Collected data entries:

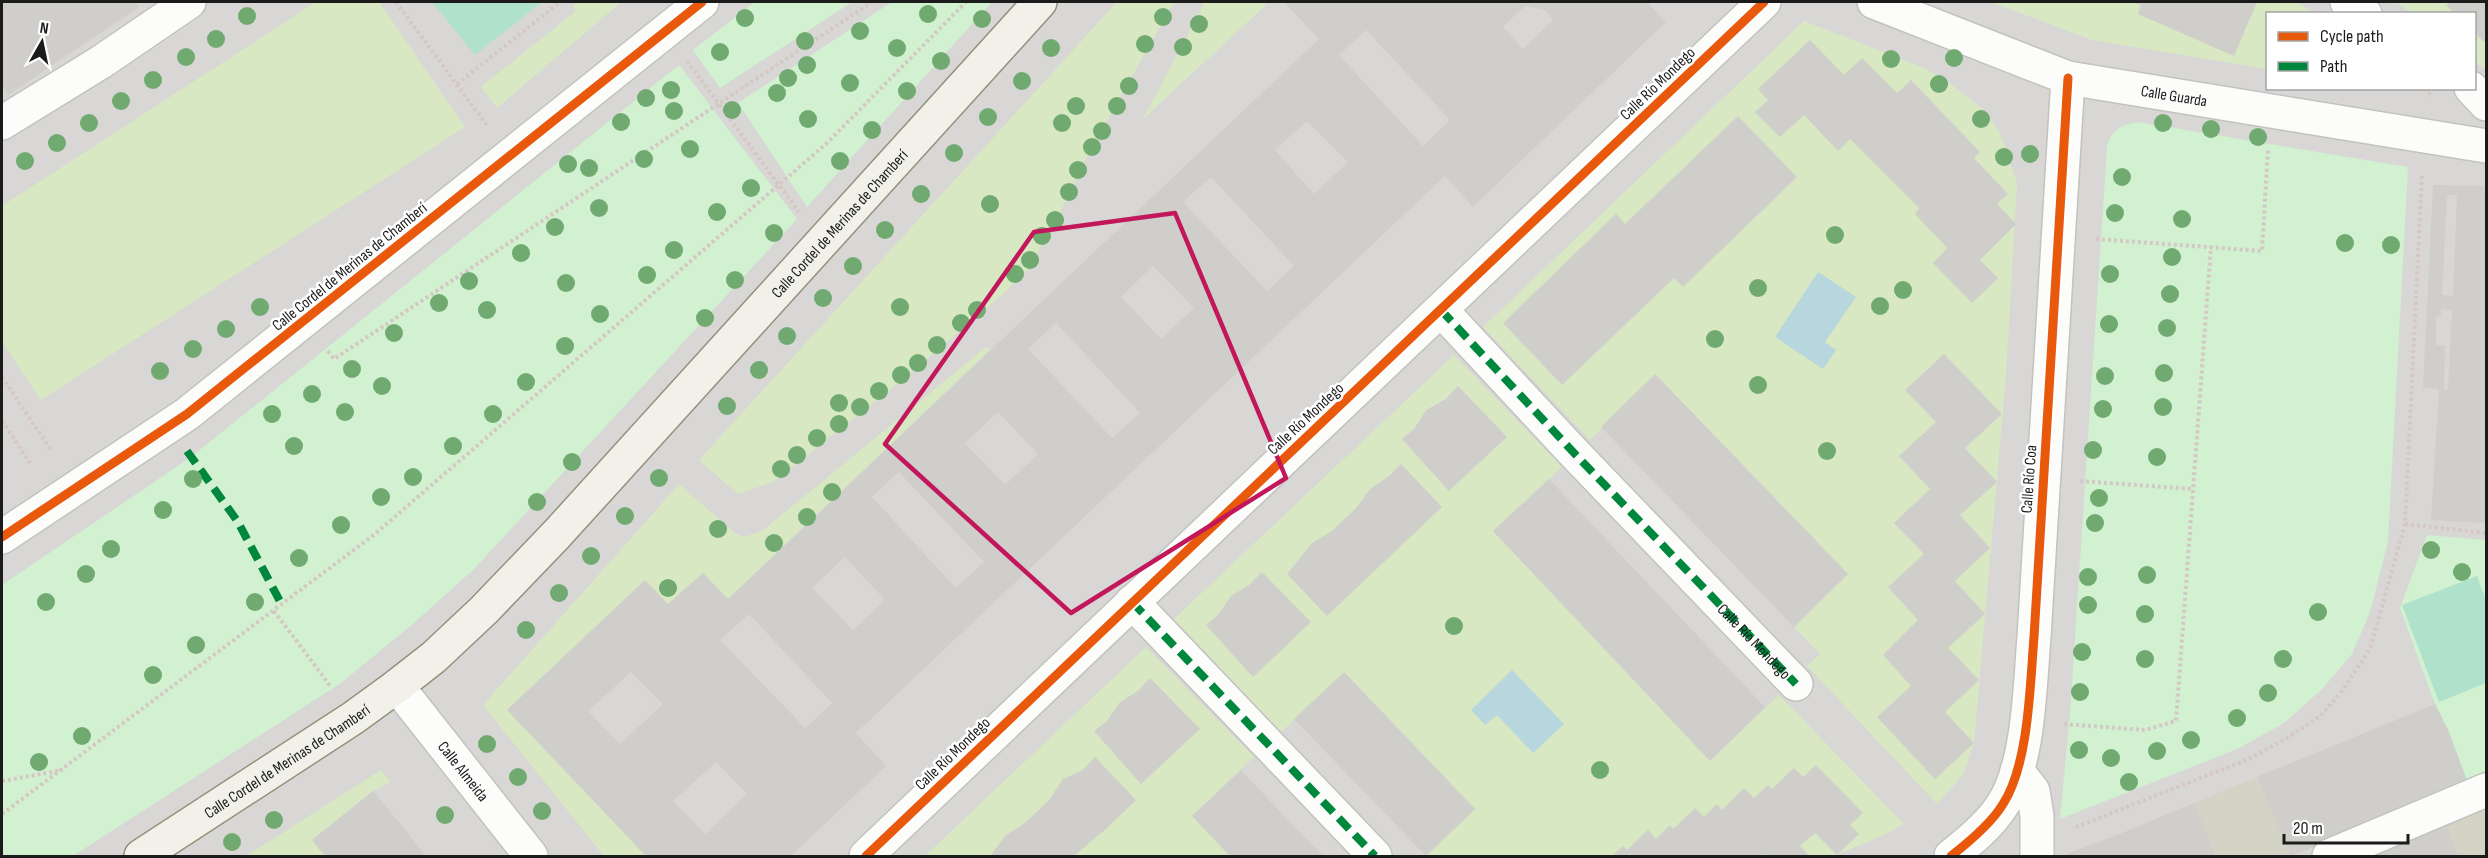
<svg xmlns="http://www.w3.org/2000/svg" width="2488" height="858" font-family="'Sofia Sans Condensed',sans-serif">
<rect width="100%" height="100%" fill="#eae8e4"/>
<path fill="#d9d7d5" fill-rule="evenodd" d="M2,2H2486V856H2ZM2268,14H2474V88H2268Z"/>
<path fill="#d8d7d5" d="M1269,2H1284L1319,39L1054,291L1102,193L1143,119Z"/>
<path fill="#d3d3c6" d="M2257,777L2291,856H2216L2194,803Z
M2483,809L2486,818V856H2458L2446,824Z"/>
<path fill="#d7e8c2" d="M316,2H379L465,127L41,400L2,342V206Z
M578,2H616L619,4L497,108L481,87L576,11L573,5Z
M1117,2H1174L1089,152L1058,217L1029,268L1001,296L885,394L773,482L738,494L699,460Z
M1205,2H1263L1266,5L1143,119Z
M1991,2H2297L2314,13L2268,14L2267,69L2092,40Z
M2396,2H2486V70L2475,62L2474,14L2411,13Z
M1804,21L1924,68L1951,84L1985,111L2000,133L2017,183L2006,375L1974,743L1963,775L1937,804L1807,666L1820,654L1794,627L1848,574L1656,375L1590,440L1483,327Z
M986,347L990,350L728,599L703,573L668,604L645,580L508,710L646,856H604L483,705L679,484L736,534L744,537L762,531Z
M1454,355L1562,467L1493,531L1710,761L1779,695L1904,824L1884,835L1834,856H1426L1475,809L1345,673L1281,732L1174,619Z
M1146,647L1254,757L1192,816L1230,856H925Z
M381,770L390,782L373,791L312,840L325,856H272L270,854L267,856H246Z"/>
<path fill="#d1f1d0" d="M755,2H852L720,88L693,50Z
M892,2H992L807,207L738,103Z
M679,65L797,219L475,568L414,623L341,683L73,856H2V585L191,457Z
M2138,122L2408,167L2388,541L2370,612L2352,654L2322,689L2284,723L2237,749L2060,819L2070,713L2107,147C2111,130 2121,125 2138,122Z
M2427,535L2486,540V778L2469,786L2448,730L2435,704L2400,608Z"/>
<path fill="#afe1cb" d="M432,2H542L475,55Z
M2477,576L2486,600V683L2439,702L2402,605Z"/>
<path fill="#b7d6de" d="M1818,272L1856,297L1825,342L1836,350L1823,369L1775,337Z
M1512,670L1564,724L1533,753L1497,715L1485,725L1471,710Z"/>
<path fill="#d0cecb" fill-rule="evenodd" d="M2,2H135L139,7L8,95L2,85Z
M1284,2H1647L1666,22L1473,207L1445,176L856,733L886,766L791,856H646L507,710L645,580L668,604L703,573L728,599L1319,39ZM1525,6L1545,10L1553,20L1523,49L1503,27ZM1366,30L1450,120L1423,146L1339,55ZM1307,121L1348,162L1314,194L1275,150ZM1211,177L1294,266L1267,291L1183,202ZM1153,266L1194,308L1161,339L1121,297ZM1056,323L1140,413L1112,438L1028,349ZM998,412L1038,454L1005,485L965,443ZM899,472L984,562L956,588L872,497ZM845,557L885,600L853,630L812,588ZM749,614L832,703L805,728L720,640ZM631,672L663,704L620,744L588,711ZM716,762L747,794L705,834L673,801Z
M2132,2H2257L2234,56L2138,14L2141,5Z
M2450,2H2486V40L2484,42L2475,33V14H2455L2446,5Z
M1810,40L1844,75L1862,58L1897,93L1911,80L1980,152L1974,158L2008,194L1997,204L2016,224L1980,260L1998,278L1972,303L1933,263L1947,248L1915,214L1919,208L1850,139L1838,151L1804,115L1780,137L1755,112L1768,100L1758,89Z
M1738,116L1797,177L1683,287L1674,278L1562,385L1503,323L1616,214L1625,224Z
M2433,185L2486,186V523L2431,520L2439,389L2423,388ZM2447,195H2457L2453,296L2442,295ZM2441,309L2452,310L2448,389H2444L2445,345H2436V316L2441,317Z
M1944,354L2002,414L1965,448L1997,482L1960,515L1990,548L1955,581L1985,614L1948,648L1979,680L1945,712L1974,743L1935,779L1877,717L1911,686L1883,655L1918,620L1888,587L1924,554L1894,523L1930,489L1899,456L1936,422L1905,390Z
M1655,374L1848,574L1794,627L1601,427Z
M1458,386L1507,437L1449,491L1402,439L1414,429L1426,410L1446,399Z
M1401,464L1442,507L1327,616L1287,574L1312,543L1332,531L1357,507L1370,489L1389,476Z
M1549,479L1765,707L1710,761L1493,531Z
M1262,572L1311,622L1253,677L1206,625L1218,615L1231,596L1249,585Z
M1344,672L1475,809L1426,856L1294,719Z
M1150,678L1200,729L1141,784L1094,731L1107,721L1120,702L1138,691Z
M2435,704L2448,730L2469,786L2291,856L2257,777Z
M1095,757L1136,800L1107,828L1074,856H990L1006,835L1025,823L1049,800L1063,779L1083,770Z
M1816,765L1863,813L1850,825L1859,834L1837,855L1815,833L1800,846L1809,855L1807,856H1768L1765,854L1762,856H1612L1623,846L1627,850L1648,830L1656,839L1670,825L1673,829L1695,808L1704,817L1717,804L1722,810L1744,788L1754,798L1768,785L1772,789L1794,768L1803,777Z
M1241,770L1306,839L1324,856H1230L1192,816Z
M373,791L397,820L426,856H325L312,840Z
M2194,803L2216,856H2062L2117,835Z
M2446,824L2458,856H2373Z"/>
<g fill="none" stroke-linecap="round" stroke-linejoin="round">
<defs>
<g id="pedestrian">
<path id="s1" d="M1441,310L1575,454L1796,684"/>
<path d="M1132,602L1375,856"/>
</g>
<g id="minor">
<path id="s2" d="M1874,2L2068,78L2486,146"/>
<path d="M2347,2L2365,14"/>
<path d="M2471,88L2486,104"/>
<path d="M2,123L101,62L189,2"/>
<path d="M2,537L187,414L702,2"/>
<path id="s3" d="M397,686L531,856"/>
<path d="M2017,771L2033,791L2037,816V856"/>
<path d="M866,856L1764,2"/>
<path d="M1951,856C1969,842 1991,824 2003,804C2029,764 2030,684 2034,637L2068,78"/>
<path d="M2329,856L2486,790"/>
</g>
<g id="secondary">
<path id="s4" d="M141,856L353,718L397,686L434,657L484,610L557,534L1040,2"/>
</g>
</defs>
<use href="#pedestrian" stroke="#c2c2c0" stroke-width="36"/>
<use href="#minor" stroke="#c2c2c0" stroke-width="36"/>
<use href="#secondary" stroke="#91937c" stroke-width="36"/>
<path stroke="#d5c7c4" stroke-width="4" stroke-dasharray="3 3" stroke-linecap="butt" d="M396,2L488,127
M687,61L799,212
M457,84L559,3L557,2
M2426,88L2430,91L2428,98
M2096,239L2262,251L2268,149
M328,351L334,359L872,2
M2,377L50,449
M2,421L30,463
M2080,481L2193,489
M2405,524L2486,533
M274,611L331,687
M2064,724L2145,730L2176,721L2211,246
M2,781L63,770
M2,814L375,534L826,144L966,2
M2076,827L2249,759L2287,738L2320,716L2340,694L2370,649L2405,524L2422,174"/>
<use href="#pedestrian" stroke="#fcfcfb" stroke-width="33"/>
<use href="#minor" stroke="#fcfcfb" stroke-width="33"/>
<use href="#secondary" stroke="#f2f1e9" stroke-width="33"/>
<path stroke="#00873e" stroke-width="8" stroke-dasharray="15 8" stroke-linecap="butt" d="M1441,310L1575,454L1796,684
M187,451L238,522L282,605
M1132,602L1375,856"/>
<defs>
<path id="cycleway" d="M2,537L187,414L702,2
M866,856L1764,2
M1951,856C1969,842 1991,824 2003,804C2029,764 2030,684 2034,637L2068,78"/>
</defs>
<use href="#cycleway" stroke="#fff" stroke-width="13"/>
<use href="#cycleway" stroke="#e8590c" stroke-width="9"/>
</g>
<g fill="#70aa71">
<circle cx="928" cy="14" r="9"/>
<circle cx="247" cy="16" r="9"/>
<circle cx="1163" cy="17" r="9"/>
<circle cx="745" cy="18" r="9"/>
<circle cx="982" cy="19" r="9"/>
<circle cx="1199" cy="24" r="9"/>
<circle cx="860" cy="31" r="9"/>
<circle cx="216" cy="39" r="9"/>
<circle cx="805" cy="41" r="9"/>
<circle cx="1145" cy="44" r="9"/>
<circle cx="1183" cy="47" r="9"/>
<circle cx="897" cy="48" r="9"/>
<circle cx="1051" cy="48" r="9"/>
<circle cx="720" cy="52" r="9"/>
<circle cx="186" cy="57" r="9"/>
<circle cx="1954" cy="58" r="9"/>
<circle cx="1891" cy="59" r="9"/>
<circle cx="941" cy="61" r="9"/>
<circle cx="807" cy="65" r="9"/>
<circle cx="788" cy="78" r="9"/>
<circle cx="153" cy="80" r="9"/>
<circle cx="1022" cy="81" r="9"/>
<circle cx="850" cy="83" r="9"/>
<circle cx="1939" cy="84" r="9"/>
<circle cx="1129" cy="86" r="9"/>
<circle cx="671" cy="90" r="9"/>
<circle cx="907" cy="91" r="9"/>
<circle cx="777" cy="93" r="9"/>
<circle cx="646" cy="98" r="9"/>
<circle cx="121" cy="101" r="9"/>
<circle cx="1076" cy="106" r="9"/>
<circle cx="1117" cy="106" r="9"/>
<circle cx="732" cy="110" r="9"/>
<circle cx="674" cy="111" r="9"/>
<circle cx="988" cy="117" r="9"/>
<circle cx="808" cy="119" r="9"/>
<circle cx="1981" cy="119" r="9"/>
<circle cx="621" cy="122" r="9"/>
<circle cx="89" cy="123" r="9"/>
<circle cx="1062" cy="123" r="9"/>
<circle cx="2163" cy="123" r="9"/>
<circle cx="2211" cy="129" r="9"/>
<circle cx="872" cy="130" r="9"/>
<circle cx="1102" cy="131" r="9"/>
<circle cx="2258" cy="137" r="9"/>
<circle cx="57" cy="143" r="9"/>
<circle cx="1092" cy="147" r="9"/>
<circle cx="690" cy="149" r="9"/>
<circle cx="954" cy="153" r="9"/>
<circle cx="2030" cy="154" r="9"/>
<circle cx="2004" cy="157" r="9"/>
<circle cx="644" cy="159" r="9"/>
<circle cx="25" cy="161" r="9"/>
<circle cx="840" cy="161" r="9"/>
<circle cx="568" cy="164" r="9"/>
<circle cx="589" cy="168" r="9"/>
<circle cx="1078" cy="170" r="9"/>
<circle cx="2122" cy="177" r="9"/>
<circle cx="751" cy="188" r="9"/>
<circle cx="1069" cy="192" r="9"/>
<circle cx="921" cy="194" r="9"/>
<circle cx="990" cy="204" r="9"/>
<circle cx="599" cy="208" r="9"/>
<circle cx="717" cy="212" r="9"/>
<circle cx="2115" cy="213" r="9"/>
<circle cx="2182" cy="219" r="9"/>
<circle cx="1055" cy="220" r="9"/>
<circle cx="555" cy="227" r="9"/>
<circle cx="885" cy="230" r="9"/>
<circle cx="774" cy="233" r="9"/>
<circle cx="1835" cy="235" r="9"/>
<circle cx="1042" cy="236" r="9"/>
<circle cx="2345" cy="243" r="9"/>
<circle cx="2391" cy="245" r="9"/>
<circle cx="674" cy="250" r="9"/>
<circle cx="521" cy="253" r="9"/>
<circle cx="2172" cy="257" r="9"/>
<circle cx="1030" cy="260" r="9"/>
<circle cx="853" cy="266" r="9"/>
<circle cx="1015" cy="274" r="9"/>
<circle cx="2110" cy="274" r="9"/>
<circle cx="647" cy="275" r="9"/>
<circle cx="735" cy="280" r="9"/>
<circle cx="469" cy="281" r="9"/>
<circle cx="566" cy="283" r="9"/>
<circle cx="1758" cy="288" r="9"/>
<circle cx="1903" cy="290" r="9"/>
<circle cx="2170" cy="294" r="9"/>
<circle cx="823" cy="298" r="9"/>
<circle cx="439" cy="303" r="9"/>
<circle cx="1880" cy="306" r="9"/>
<circle cx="260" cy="307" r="9"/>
<circle cx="900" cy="307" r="9"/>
<circle cx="487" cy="310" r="9"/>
<circle cx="977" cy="310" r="9"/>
<circle cx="600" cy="314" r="9"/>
<circle cx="705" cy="318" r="9"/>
<circle cx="961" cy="323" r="9"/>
<circle cx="2109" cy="324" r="9"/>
<circle cx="2167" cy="328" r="9"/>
<circle cx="226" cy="329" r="9"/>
<circle cx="394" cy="333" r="9"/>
<circle cx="787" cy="336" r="9"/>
<circle cx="1715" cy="339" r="9"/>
<circle cx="937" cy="345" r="9"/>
<circle cx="565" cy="346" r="9"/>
<circle cx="193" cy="349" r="9"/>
<circle cx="918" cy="363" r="9"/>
<circle cx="352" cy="369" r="9"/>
<circle cx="759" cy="370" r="9"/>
<circle cx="160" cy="371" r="9"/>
<circle cx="2164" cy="373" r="9"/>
<circle cx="901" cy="375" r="9"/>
<circle cx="2105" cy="376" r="9"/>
<circle cx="526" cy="382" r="9"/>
<circle cx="1758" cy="385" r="9"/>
<circle cx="382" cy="386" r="9"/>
<circle cx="879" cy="391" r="9"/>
<circle cx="312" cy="394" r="9"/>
<circle cx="839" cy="403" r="9"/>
<circle cx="727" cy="406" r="9"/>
<circle cx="860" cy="407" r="9"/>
<circle cx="2163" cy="407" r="9"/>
<circle cx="2103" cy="409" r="9"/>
<circle cx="345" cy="412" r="9"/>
<circle cx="272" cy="414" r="9"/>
<circle cx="493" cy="414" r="9"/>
<circle cx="839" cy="424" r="9"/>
<circle cx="817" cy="438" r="9"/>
<circle cx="294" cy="446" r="9"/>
<circle cx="453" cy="446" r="9"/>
<circle cx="2093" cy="450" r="9"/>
<circle cx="1827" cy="451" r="9"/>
<circle cx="797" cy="455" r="9"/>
<circle cx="2157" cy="457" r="9"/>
<circle cx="572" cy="462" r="9"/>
<circle cx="781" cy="469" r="9"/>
<circle cx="413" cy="477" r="9"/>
<circle cx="659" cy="478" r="9"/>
<circle cx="193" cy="479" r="9"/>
<circle cx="832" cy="492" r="9"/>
<circle cx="381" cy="497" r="9"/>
<circle cx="2099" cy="498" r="9"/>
<circle cx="537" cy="502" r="9"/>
<circle cx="163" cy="510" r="9"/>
<circle cx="625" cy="516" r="9"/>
<circle cx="807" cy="517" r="9"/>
<circle cx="2095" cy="523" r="9"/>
<circle cx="341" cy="525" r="9"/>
<circle cx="718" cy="529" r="9"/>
<circle cx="774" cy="543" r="9"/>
<circle cx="111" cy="549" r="9"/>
<circle cx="2431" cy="550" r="9"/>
<circle cx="591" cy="556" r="9"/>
<circle cx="299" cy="558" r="9"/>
<circle cx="2462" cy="572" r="9"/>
<circle cx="86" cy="574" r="9"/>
<circle cx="2147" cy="575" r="9"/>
<circle cx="2088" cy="577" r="9"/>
<circle cx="668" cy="588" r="9"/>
<circle cx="559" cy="593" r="9"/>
<circle cx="46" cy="602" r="9"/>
<circle cx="255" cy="602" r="9"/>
<circle cx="2088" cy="605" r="9"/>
<circle cx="2318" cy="612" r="9"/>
<circle cx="2145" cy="614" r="9"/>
<circle cx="1454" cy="626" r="9"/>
<circle cx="526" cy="630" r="9"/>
<circle cx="196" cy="645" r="9"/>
<circle cx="2082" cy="652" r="9"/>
<circle cx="2145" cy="659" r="9"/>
<circle cx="2283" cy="659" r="9"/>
<circle cx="153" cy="675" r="9"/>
<circle cx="2080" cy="692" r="9"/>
<circle cx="2268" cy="693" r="9"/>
<circle cx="2237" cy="718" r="9"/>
<circle cx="82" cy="736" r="9"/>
<circle cx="2191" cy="740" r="9"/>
<circle cx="487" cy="744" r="9"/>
<circle cx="2079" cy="750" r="9"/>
<circle cx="2157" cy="751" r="9"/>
<circle cx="2111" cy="758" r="9"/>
<circle cx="39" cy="762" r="9"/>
<circle cx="1600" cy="770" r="9"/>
<circle cx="518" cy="777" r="9"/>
<circle cx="2129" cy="782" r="9"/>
<circle cx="542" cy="811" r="9"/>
<circle cx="445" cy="815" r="9"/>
<circle cx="274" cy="820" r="9"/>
<circle cx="232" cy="842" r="9"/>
</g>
<path fill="none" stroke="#c2185b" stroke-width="4.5" stroke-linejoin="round" d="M1175,213L1286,478L1071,613L885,444L1034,232Z"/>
<g text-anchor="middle" stroke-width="5" stroke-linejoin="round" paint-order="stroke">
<g font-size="16" fill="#1b1b1b" stroke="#fff">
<text transform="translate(1657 83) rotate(-44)" y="6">Calle Río Mondego</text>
<text dy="6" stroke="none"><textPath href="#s2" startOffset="316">Calle Guarda</textPath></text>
<text dy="6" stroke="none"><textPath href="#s4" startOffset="948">Calle Cordel de Merinas de Chamberí</textPath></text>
<text transform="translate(349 266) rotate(-39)" y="6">Calle Cordel de Merinas de Chamberí</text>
<text transform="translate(1305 418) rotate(-43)" y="6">Calle Río Mondego</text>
<text transform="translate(2028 479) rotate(-86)" y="6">Calle Río Coa</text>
<text dy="6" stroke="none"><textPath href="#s1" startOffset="456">Calle Río Mondego</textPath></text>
<text transform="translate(952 753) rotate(-44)" y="6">Calle Río Mondego</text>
<text dy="6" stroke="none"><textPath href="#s4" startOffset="174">Calle Cordel de Merinas de Chamberí</textPath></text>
<text dy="6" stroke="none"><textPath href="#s3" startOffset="108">Calle Almeida</textPath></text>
</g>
</g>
<rect width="2488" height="858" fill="none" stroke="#1b1b1b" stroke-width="6"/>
<rect x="2266" y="12" width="210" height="78" fill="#ffffff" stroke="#a4a4a4" stroke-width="1.5"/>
<rect x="2278" y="32" width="30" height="9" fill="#e8590c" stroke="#a4a4a4" stroke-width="1.5"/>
<text x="2320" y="42" font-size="18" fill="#1b1b1b">Cycle path</text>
<rect x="2278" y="62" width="30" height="9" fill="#00873e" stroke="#a4a4a4" stroke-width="1.5"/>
<text x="2320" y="72" font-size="18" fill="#1b1b1b">Path</text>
<g transform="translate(42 42) rotate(9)" stroke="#ffffff" stroke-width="4.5" paint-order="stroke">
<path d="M0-4.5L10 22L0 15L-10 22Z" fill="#1b1b1b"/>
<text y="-9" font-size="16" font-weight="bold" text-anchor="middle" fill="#1b1b1b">N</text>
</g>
<path d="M2284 834v9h124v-9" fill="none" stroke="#1b1b1b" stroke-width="3"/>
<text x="2293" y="834" font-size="18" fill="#1b1b1b" stroke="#ffffff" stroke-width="4.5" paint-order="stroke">20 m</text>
</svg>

*TASK*:
Reproduce verbatim the lines above, from the line with "M1262,572L1311,622L1253,677L1206,625L1218,615L1231,596L1249,585Z" through the line with "M2,781L63,770".

*REPLY*:
M1262,572L1311,622L1253,677L1206,625L1218,615L1231,596L1249,585Z
M1344,672L1475,809L1426,856L1294,719Z
M1150,678L1200,729L1141,784L1094,731L1107,721L1120,702L1138,691Z
M2435,704L2448,730L2469,786L2291,856L2257,777Z
M1095,757L1136,800L1107,828L1074,856H990L1006,835L1025,823L1049,800L1063,779L1083,770Z
M1816,765L1863,813L1850,825L1859,834L1837,855L1815,833L1800,846L1809,855L1807,856H1768L1765,854L1762,856H1612L1623,846L1627,850L1648,830L1656,839L1670,825L1673,829L1695,808L1704,817L1717,804L1722,810L1744,788L1754,798L1768,785L1772,789L1794,768L1803,777Z
M1241,770L1306,839L1324,856H1230L1192,816Z
M373,791L397,820L426,856H325L312,840Z
M2194,803L2216,856H2062L2117,835Z
M2446,824L2458,856H2373Z"/>
<g fill="none" stroke-linecap="round" stroke-linejoin="round">
<defs>
<g id="pedestrian">
<path id="s1" d="M1441,310L1575,454L1796,684"/>
<path d="M1132,602L1375,856"/>
</g>
<g id="minor">
<path id="s2" d="M1874,2L2068,78L2486,146"/>
<path d="M2347,2L2365,14"/>
<path d="M2471,88L2486,104"/>
<path d="M2,123L101,62L189,2"/>
<path d="M2,537L187,414L702,2"/>
<path id="s3" d="M397,686L531,856"/>
<path d="M2017,771L2033,791L2037,816V856"/>
<path d="M866,856L1764,2"/>
<path d="M1951,856C1969,842 1991,824 2003,804C2029,764 2030,684 2034,637L2068,78"/>
<path d="M2329,856L2486,790"/>
</g>
<g id="secondary">
<path id="s4" d="M141,856L353,718L397,686L434,657L484,610L557,534L1040,2"/>
</g>
</defs>
<use href="#pedestrian" stroke="#c2c2c0" stroke-width="36"/>
<use href="#minor" stroke="#c2c2c0" stroke-width="36"/>
<use href="#secondary" stroke="#91937c" stroke-width="36"/>
<path stroke="#d5c7c4" stroke-width="4" stroke-dasharray="3 3" stroke-linecap="butt" d="M396,2L488,127
M687,61L799,212
M457,84L559,3L557,2
M2426,88L2430,91L2428,98
M2096,239L2262,251L2268,149
M328,351L334,359L872,2
M2,377L50,449
M2,421L30,463
M2080,481L2193,489
M2405,524L2486,533
M274,611L331,687
M2064,724L2145,730L2176,721L2211,246
M2,781L63,770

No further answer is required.